В таких условиях неудивительно, что те, кто может, те, кто выжил в этом аду, спасаются бегством и ищут убежища в любом уголке мира, где их жизнь может быть спасена.
Такая война на истощение, методично просчитанная, запрограммированная и реализованная с помощью новых методов, - это война против самих идей мо-бильности, циркуляции и скорости, в то время как век, в который мы живем, - это век ве-локальности, ускорения, растущей абстракции и алгоритмов. Более того, объектами такой войны становятся отнюдь не отдельные тела, а огромные массы человечества, признанные никчемными и ненужными, каждый орган которых должен быть специально выведен из строя таким образом, чтобы это отразилось на последующих поколениях - глаза, носы, рты, уши, языки, кожа, кости, легкие, кишечник, кровь, руки, Ноги, все эти искалеченные люди, паралитики и выжившие, все эти легочные заболевания вроде пневмокониоза, все эти следы урана на волосах, тысячи случаев рака, абортов, пороков развития плода, врожденных дефектов, разрывов грудной клетки, дисфункций нервной системы - все это свидетельствует о страшном опустошении.
Все вышеперечисленное, стоит повторить, относится к нынешней практике удаленной пограничной политики, осуществляемой издалека, во имя свободы и безопасности. Эта борьба, ведущаяся против некоторых нежелательных лиц, превращая их в куски человеческой плоти, разворачивается в глобальном масштабе. Она находится на грани того, чтобы определить время, в котором мы живем.
Часто эта битва либо предшествует, либо сопровождает, либо завершает кампании, которые происходят среди нас или у наших дверей - а именно, отслеживание тех тел, которые совершили ошибку, переместившись. Движение, между прочим, это - сама суть человеческих тел, но предполагается, что эти тела незаконно проникли в определенные пространства и места, где их никогда не должно было быть - места, которые они теперь загрязняют одним своим присутствием и из которых они должны быть изгнаны.
Как считает философ Эльза Дорлин, эта форма насилия нацеливается на добычу. Она напоминает великие охоты прошлых лет, охоту на лис и капкан и их соответствующие методы - поиск, преследование и заманивание в ловушку, прежде чем загнать добычу в точку, где ее окружают, ловят или убивают с помощью лисьих и кровяных гончих.

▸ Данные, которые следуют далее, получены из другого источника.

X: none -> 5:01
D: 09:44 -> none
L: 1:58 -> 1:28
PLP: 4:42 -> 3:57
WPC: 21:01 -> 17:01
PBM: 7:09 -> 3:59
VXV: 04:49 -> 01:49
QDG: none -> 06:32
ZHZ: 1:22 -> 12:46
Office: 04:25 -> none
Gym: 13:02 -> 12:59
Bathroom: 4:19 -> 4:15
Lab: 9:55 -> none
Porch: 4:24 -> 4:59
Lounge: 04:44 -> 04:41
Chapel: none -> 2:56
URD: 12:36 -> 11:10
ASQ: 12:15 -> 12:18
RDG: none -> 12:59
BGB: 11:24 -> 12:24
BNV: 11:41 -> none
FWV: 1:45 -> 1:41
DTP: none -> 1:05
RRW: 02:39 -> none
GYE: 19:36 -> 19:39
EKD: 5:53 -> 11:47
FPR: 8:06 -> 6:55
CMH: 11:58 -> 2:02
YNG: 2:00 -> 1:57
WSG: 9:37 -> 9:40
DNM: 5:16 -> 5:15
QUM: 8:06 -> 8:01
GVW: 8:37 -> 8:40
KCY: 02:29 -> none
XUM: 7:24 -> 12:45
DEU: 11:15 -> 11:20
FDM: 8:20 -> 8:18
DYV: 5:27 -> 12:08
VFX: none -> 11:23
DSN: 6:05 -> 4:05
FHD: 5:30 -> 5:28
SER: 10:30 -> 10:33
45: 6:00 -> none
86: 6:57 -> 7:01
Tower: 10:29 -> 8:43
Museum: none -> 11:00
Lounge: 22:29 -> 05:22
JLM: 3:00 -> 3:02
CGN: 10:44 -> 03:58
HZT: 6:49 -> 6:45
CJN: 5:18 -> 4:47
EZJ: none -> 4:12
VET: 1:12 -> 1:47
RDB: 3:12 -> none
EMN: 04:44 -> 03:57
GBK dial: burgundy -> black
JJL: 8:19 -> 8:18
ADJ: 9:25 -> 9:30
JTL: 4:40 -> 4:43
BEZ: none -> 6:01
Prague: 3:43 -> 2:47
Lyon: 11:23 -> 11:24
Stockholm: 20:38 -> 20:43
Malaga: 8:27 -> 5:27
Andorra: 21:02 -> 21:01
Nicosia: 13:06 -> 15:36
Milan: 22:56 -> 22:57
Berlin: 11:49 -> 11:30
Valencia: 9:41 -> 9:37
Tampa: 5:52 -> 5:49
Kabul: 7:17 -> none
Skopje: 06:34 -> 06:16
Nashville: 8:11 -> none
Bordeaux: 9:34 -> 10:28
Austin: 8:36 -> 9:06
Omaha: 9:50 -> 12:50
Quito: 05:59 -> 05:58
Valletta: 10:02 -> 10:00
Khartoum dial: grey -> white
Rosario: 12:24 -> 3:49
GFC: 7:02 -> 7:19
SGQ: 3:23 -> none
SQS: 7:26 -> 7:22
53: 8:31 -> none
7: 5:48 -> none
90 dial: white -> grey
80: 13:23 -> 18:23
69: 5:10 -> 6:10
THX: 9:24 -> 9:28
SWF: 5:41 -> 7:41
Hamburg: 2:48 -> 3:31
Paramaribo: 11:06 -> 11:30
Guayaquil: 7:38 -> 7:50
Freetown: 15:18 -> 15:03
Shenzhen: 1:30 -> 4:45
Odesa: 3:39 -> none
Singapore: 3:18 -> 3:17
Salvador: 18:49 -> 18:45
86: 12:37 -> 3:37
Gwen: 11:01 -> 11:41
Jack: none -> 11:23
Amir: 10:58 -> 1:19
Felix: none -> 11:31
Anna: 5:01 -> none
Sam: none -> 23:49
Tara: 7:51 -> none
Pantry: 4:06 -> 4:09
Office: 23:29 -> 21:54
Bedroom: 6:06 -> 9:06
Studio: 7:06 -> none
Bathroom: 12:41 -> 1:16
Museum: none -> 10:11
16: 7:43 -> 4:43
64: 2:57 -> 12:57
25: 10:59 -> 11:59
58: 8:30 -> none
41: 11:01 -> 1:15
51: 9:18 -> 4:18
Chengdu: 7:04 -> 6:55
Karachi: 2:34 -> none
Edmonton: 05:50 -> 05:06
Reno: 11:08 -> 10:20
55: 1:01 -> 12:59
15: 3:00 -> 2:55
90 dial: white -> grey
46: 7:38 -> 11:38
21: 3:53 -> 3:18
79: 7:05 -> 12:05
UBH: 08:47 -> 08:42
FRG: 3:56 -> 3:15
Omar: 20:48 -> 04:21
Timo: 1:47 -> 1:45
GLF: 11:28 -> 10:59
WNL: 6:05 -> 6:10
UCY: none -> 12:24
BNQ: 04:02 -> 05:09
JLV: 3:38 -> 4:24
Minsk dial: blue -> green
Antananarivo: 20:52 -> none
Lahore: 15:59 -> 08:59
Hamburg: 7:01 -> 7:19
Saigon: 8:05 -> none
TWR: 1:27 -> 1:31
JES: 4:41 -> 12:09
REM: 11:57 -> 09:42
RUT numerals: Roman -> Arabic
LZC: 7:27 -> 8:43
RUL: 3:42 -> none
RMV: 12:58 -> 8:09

Но она также относится к долгой истории охоты на людей. Грегуар Шамаю изучил способы их проведения в своей книге Manhunts. Объекты охоты всегда примерно одни и те же - рабы-мароны, краснокожие индейцы, чернокожие, евреи, лица без гражданства, бедные и, в последнее время, бездомные. Эти охоты направлены на одушевленные, живые тела, тела подвижные, беглые, наделенные присутствием и интенсивностью, но отмеченные и подвергнутые остракизму до такой степени, что они больше не воспринимаются как тела из плоти и крови, подобные нашим собственным. Более того, эта охота разворачивается в тот момент, когда ускорение технологий не имеет никаких признаков ослабления, создавая сегментированную планету с множеством скоростей.
Технологическая трансформация границ идет полным ходом. Физические и виртуальные барьеры разделения, цифровизация баз данных, систем учета, разработка новых устройств слежения, датчиков, беспилотников, спутников и роботов-дозорных, инфракрасных детекторов и различных других камер, биометрический контроль и новые микрочипы, содержащие персональные данные - все создается для того, чтобы изменить саму природу феномена границы и ускорить внедрение этого нового типа границы - мобильной, портативной и вездесущей.
Таким образом, мигранты и беженцы не являются главным предметом обсуждения. Более того, у них нет ни имен, ни лиц, ни удостоверений личности. Они - просто некая пустота, ходячие склепы, скрытые множеством органов, пустые, но угрожающие формы, в которых мы пытаемся похоронить фантазии века, напуганного самим собой и своей чрезмерностью. Мечта об идеальной безопасности, которая требует не только полного систематического наблюдения, но и политики очищения, является симптомом структурных напряжений.
Вхождение в новую техническую систему с повышенным уровнем автоматизации - все более сложную и одновременно все более абстрактную, состоящую из множества экранов: цифровых, алгоритмических, даже мистических.